The Double Bottom Line: One of the key roles Locust Walk has played for its clients has been finding funding for their life science businesses. Traditionally, that funding has come from venture capital or through strategic partnerships with other life science companies. Meyerson says that funding has also come from one other source which he had not contemplated when first launching Locust Walk; family office investors. A family office is a firm established for the strategic management of the wealth and affairs of one or more affluent families, typically with $100 million to greater than $1 billion in assets (exceeding the asset levels of typical angel investors). In working with such firms, Meyerson began to realize he was doing much more than providing value to his life science clients in need of capital, he was also creating what he terms “the double bottom line” for family office clients, which is why Locust Walk is now building an entire family office focused investment arm to their business. Meyerson and his team have studied and vetted hundreds of life science businesses, making them uniquely qualified to help family offices achieve their goal of making money on their investments while simultaneously making an impact on a particular disease. Such is the double bottom line, Meyerson talks about. He says that he has the ability to serve in a principal capacity to help family offices invest money into life science businesses that are near and dear to the hearts of the families they serve. For example, if a family has been impacted by a rare disease, now they can direct a portion of their investments toward a life science business that is working on treatment or eradication of the disease. The double bottom line for Meyerson, means having the ability to help family offices make strategic, well positioned investments while making a social impact on the diseases that have impacted these families. Meyerson says that the double bottom line is rare in business, but when you find one, you can grow your business while potentially making a crater sized impact on the world. And such is the plan at Locust Walk.
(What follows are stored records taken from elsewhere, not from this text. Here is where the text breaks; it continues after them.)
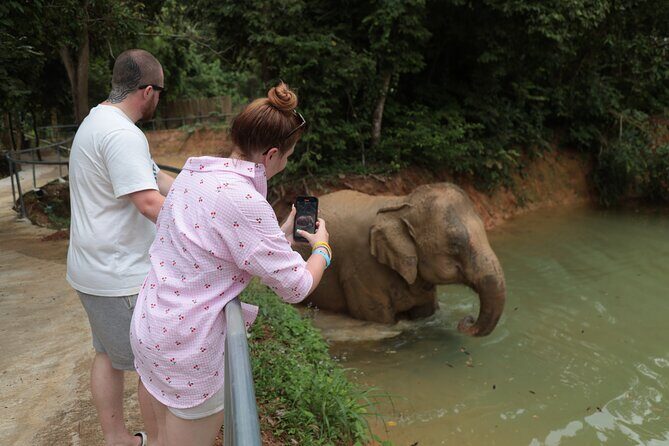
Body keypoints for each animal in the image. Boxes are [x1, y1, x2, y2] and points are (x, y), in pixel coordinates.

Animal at [299, 183, 506, 337]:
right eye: (455, 245)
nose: (466, 320)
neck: (402, 204)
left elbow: (425, 311)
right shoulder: (360, 269)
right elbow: (380, 320)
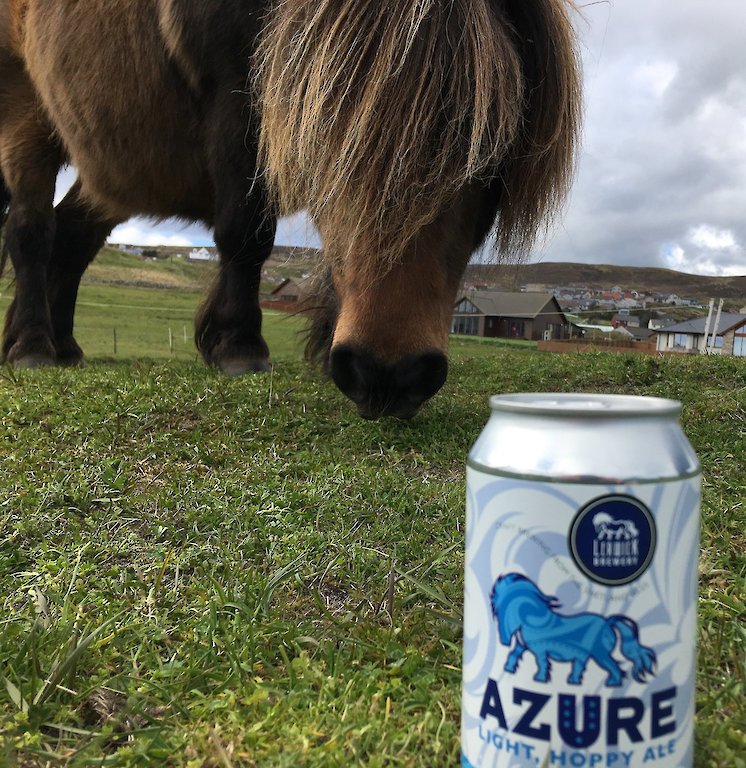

Although the trajectory of growth at Locust Walk in eight years has been nothing short of exceptional, Meyerson says that the fun is really just beginning. He says that Locust Walk has ignited a flame in the family office space that is simply unstoppable, and so the real trajectory of growth is beginning now. He says that at the end of the day, everyone just wants an opportunity to positively change the world, and fortunately for Locust Walk, they just may have cornered the market by helping both their life science clients and their family office clients do just that. He’s Geoff Meyerson, and he’s building a business that matters through convergence.